Significant barriets exists for ``big data'' scientists who wish to engage in connectomics research. The aforementioned imaging repositories have made significant progress in assembling and openly sharing large datasets comprised of high-quality data from well-characterized populations. Before the data can be analyzed it must be preprocessed to remove nuisance variation and to make it comparable across individuals \cite{strother2006}. Additionally, the quality of the data must be assessed to determine if it is of suitable for analysis. Both of these are daunting chores, and although several open source toolsets are available for performing these tasks, they require a significant amount of domain-specific knowledge an man-power to accomplish.
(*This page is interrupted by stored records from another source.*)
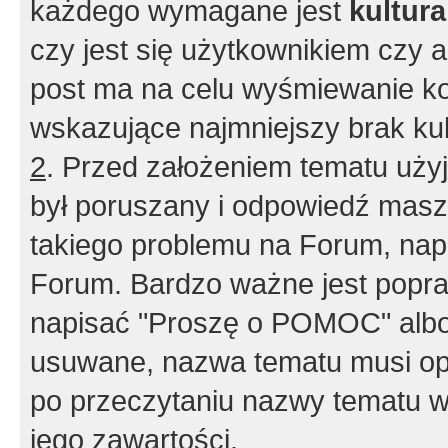
każdego wymagane jest
kultur
czy jest się użytkownikiem czy a
post ma na celu wyśmiewanie ko
wskazujące najmniejszy brak kult
2
. Przed założeniem tematu użyj 
był poruszany i odpowiedź masz 
takiego problemu na Forum, nap
Forum. Bardzo ważne jest popra
napisać "Proszę o POMOC" albo
usuwane, nazwa tematu musi opi
po przeczytaniu nazwy tematu w
jego zawartości.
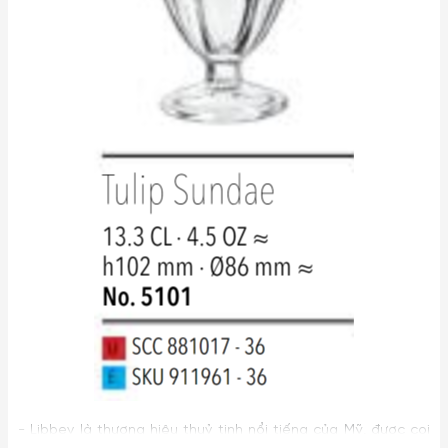
- Libbey là thương hiệu thuỷ tinh nổi tiếng của Mỹ, được coi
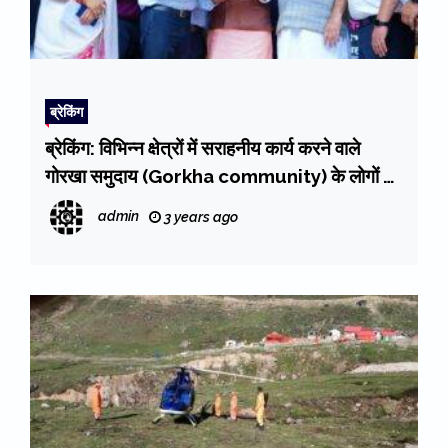
ब्रेकिंग
ब्रेकिंग: विभिन्न क्षेत्रों में सराहनीय कार्य करने वाले
गोरखा समुदाय (Gorkha community) के लोगों को
मुख्यमंत्री धामी ने किया सम्मानित
admin
3 years ago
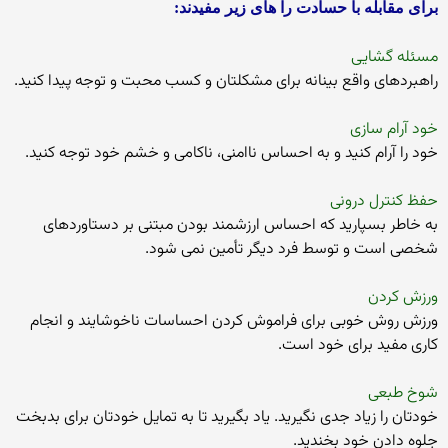
برای مقابله با حسادت را های زیر مفیدند:
مسئله گشایی
راهبردهای واقع بینانه برای مشکلتان و کسب محبت و توجه پیدا کنید.
خود آرام سازی
خود را آرام کنید و به احساس ناامنی، ناکامی و خشم خود توجه کنید.
حفظ کنترل درونی
به خاطر بسپارید که احساس ارزشمند بودن مبتنی بر دستاوردهای
شخصی است و توسط فرد دیگر تأمین نمی شود.
ورزش کردن
ورزش روش خوبی برای فراموش کردن احساسات ناخوشایند و انجام
کاری مفید برای خود است.
شوخ طبعی
خودتان را زیاد جدی نگیرید. یاد بگیرید تا به تمایل خودتان برای بدبخت
جلوه دادن خود بخندید.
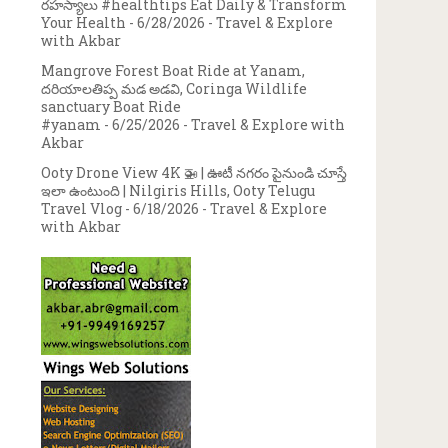
రహస్యాలు #healthtips Eat Daily & Transform
Your Health
- 6/28/2026
- Travel & Explore
with Akbar
Mangrove Forest Boat Ride at Yanam,
దరియాలతిప్ప మడ అడవి, Coringa Wildlife
sanctuary Boat Ride
#yanam
- 6/25/2026
- Travel & Explore with
Akbar
Ooty Drone View 4K 🚁 | ఊటీ నగరం పైనుండి చూస్తే
ఇలా ఉంటుంది | Nilgiris Hills, Ooty Telugu
Travel Vlog
- 6/18/2026
- Travel & Explore
with Akbar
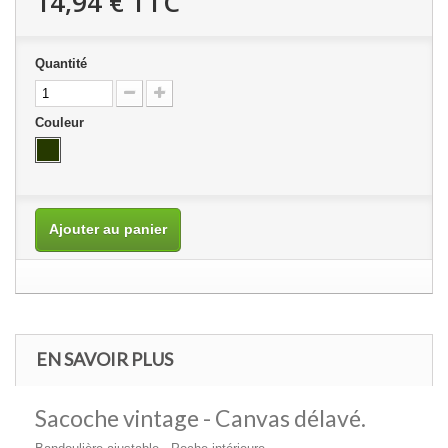
14,94 €
TTC
Quantité
Couleur
Ajouter au panier
EN SAVOIR PLUS
Sacoche vintage - Canvas délavé.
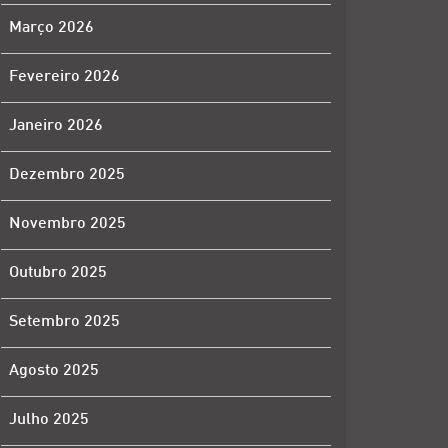
Março 2026
Fevereiro 2026
Janeiro 2026
Dezembro 2025
Novembro 2025
Outubro 2025
Setembro 2025
Agosto 2025
Julho 2025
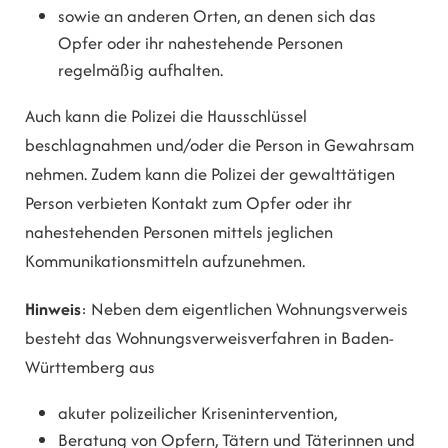
sowie an anderen Orten, an denen sich das
Opfer oder ihr nahestehende Personen
regelmäßig aufhalten.
Auch kann die Polizei die Hausschlüssel
beschlagnahmen und/oder die Person in Gewahrsam
nehmen. Zudem kann die Polizei der gewalttätigen
Person verbieten Kontakt zum Opfer oder ihr
nahestehenden Personen mittels jeglichen
Kommunikationsmitteln aufzunehmen.
Hinweis
: Neben dem eigentlichen Wohnungsverweis
besteht das Wohnungsverweisverfahren in Baden-
Württemberg aus
akuter polizeilicher Krisenintervention,
Beratung von Opfern, Tätern und Täterinnen und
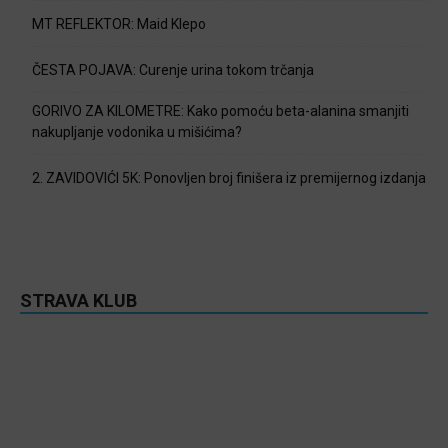
MT REFLEKTOR: Maid Klepo
ČESTA POJAVA: Curenje urina tokom trčanja
GORIVO ZA KILOMETRE: Kako pomoću beta-alanina smanjiti
nakupljanje vodonika u mišićima?
2. ZAVIDOVIĆI 5K: Ponovljen broj finišera iz premijernog izdanja
STRAVA KLUB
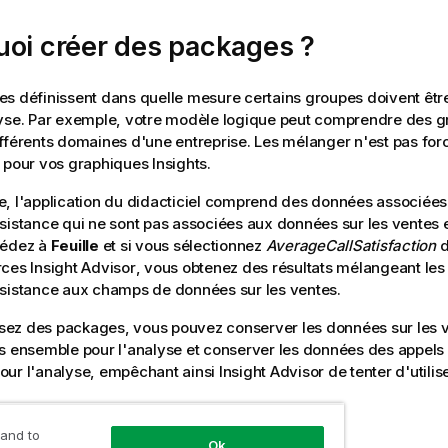
uoi créer des packages ?
s définissent dans quelle mesure certains groupes doivent être
yse. Par exemple, votre modèle logique peut comprendre des g
fférents domaines d'une entreprise. Les mélanger n'est pas for
 pour vos graphiques Insights.
, l'application du didacticiel comprend des données associées
sistance qui ne sont pas associées aux données sur les ventes e
cédez à
Feuille
et si vous sélectionnez
AverageCallSatisfaction
d
rces
Insight Advisor
, vous obtenez des résultats mélangeant le
sistance aux champs de données sur les ventes.
lisez des packages, vous pouvez conserver les données sur les v
s ensemble pour l'analyse et conserver les données des appels
our l'analyse, empêchant ainsi
Insight Advisor
de tenter d'utili
 and to
Ok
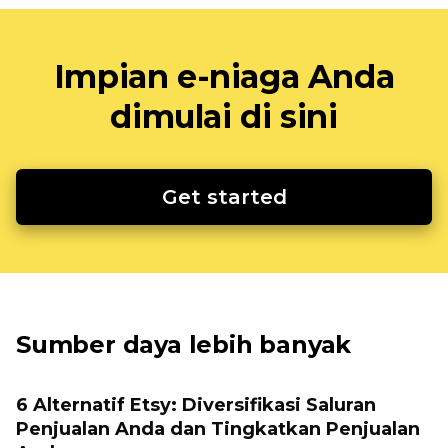
Impian e-niaga Anda
dimulai di sini
Get started
Sumber daya lebih banyak
6 Alternatif Etsy: Diversifikasi Saluran
Penjualan Anda dan Tingkatkan Penjualan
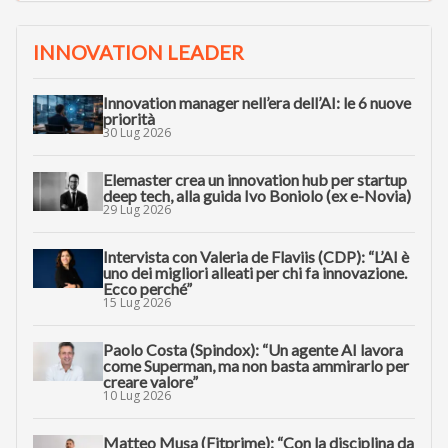
INNOVATION LEADER
Innovation manager nell’era dell’AI: le 6 nuove
priorità
30 Lug 2026
Elemaster crea un innovation hub per startup
deep tech, alla guida Ivo Boniolo (ex e-Novia)
29 Lug 2026
Intervista con Valeria de Flaviis (CDP): “L’AI è
uno dei migliori alleati per chi fa innovazione.
Ecco perché”
15 Lug 2026
Paolo Costa (Spindox): “Un agente AI lavora
come Superman, ma non basta ammirarlo per
creare valore”
10 Lug 2026
Matteo Musa (Fitprime): “Con la disciplina da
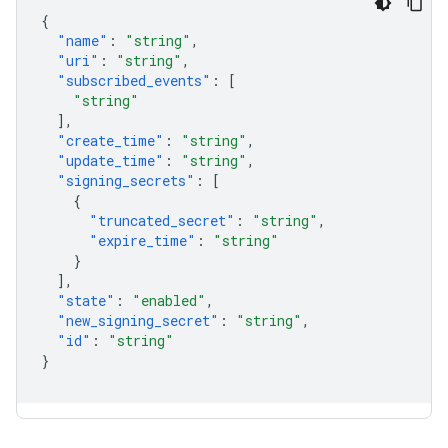
{
"name"
:
"string"
,
"uri"
:
"string"
,
"subscribed_events"
:
[
"string"
],
"create_time"
:
"string"
,
"update_time"
:
"string"
,
"signing_secrets"
:
[
{
"truncated_secret"
:
"string"
,
"expire_time"
:
"string"
}
],
"state"
:
"enabled"
,
"new_signing_secret"
:
"string"
,
"id"
:
"string"
}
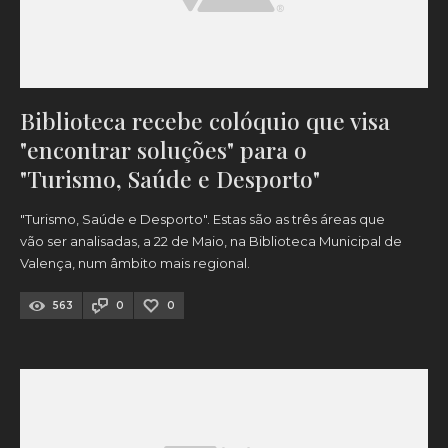
Biblioteca recebe colóquio que visa
"encontrar soluções" para o
"Turismo, Saúde e Desporto"
"Turismo, Saúde e Desporto". Estas são as três áreas que
vão ser analisadas, a 22 de Maio, na Biblioteca Municipal de
Valença, num âmbito mais regional.
563
0
0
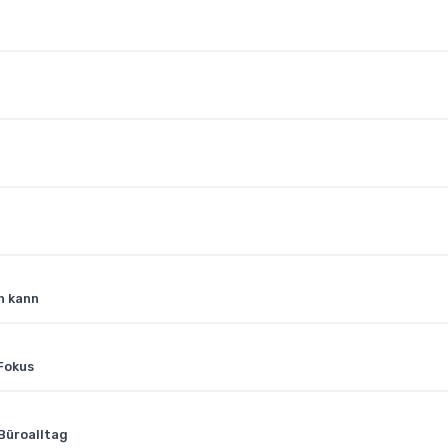
n kann
Fokus
Büroalltag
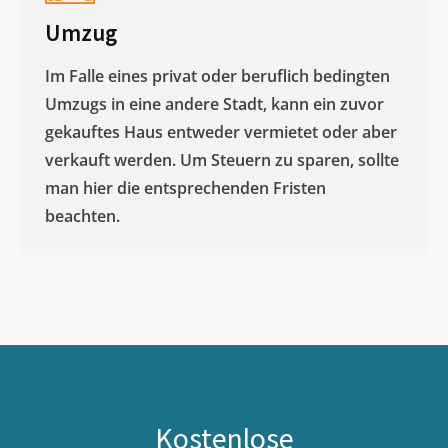
Umzug
Im Falle eines privat oder beruflich bedingten
Umzugs in eine andere Stadt, kann ein zuvor
gekauftes Haus entweder vermietet oder aber
verkauft werden. Um Steuern zu sparen, sollte
man hier die entsprechenden Fristen
beachten.
Kostenlose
The Preprocessed Connectomes Project (PCP) \cite{CraddockPCP}, the Human Connectome Project (HCP) \cite{RosenHCP2010,VanEssen2012}, and others are directly addressing this challenge by sharing data in its preprocessed form. The biggest challenge faced by these preprocessing initiatives is determining the preprocessing pipeline that they will implement. The HCP takes advantage of the uniformity of their data collection to choose a single optimized preprocessing \cite{Glasser2013}. Favoring plurality, the PCP approaches this problem by preprocessing the data using a variety of different processing tools and strategies. After an analysis is complete, the results can be compared to previous results from other anlayses to assess their validity and to assist in their interpretation. Several hand-curated, and automatically generated, databases of neuroimaging results exist to aide in this effort \cite{Fox2002, Yarkoni2011, Neurovault, Brainspell}.


\section {Conclusion}
Functional connectomics is a ``big data'' science. As highlighed in this review, the challenge of learning statistical relationships between very high dimensional feature spaces and noisy or underspecified labels is rapidly emerging as rate-limiting steps for this burgeoning field and its promises to transform clinical knowledge. Accelerating the pace of discovery in functional connectivity research will require attracting data science researchers to develop new tools and techniques to address these challenges. It is our hope that recent augmentation of open science data-sharing initiatives with preprocessing efforts will catalyze the involvement of these researchers by reducing the common barriers of entry.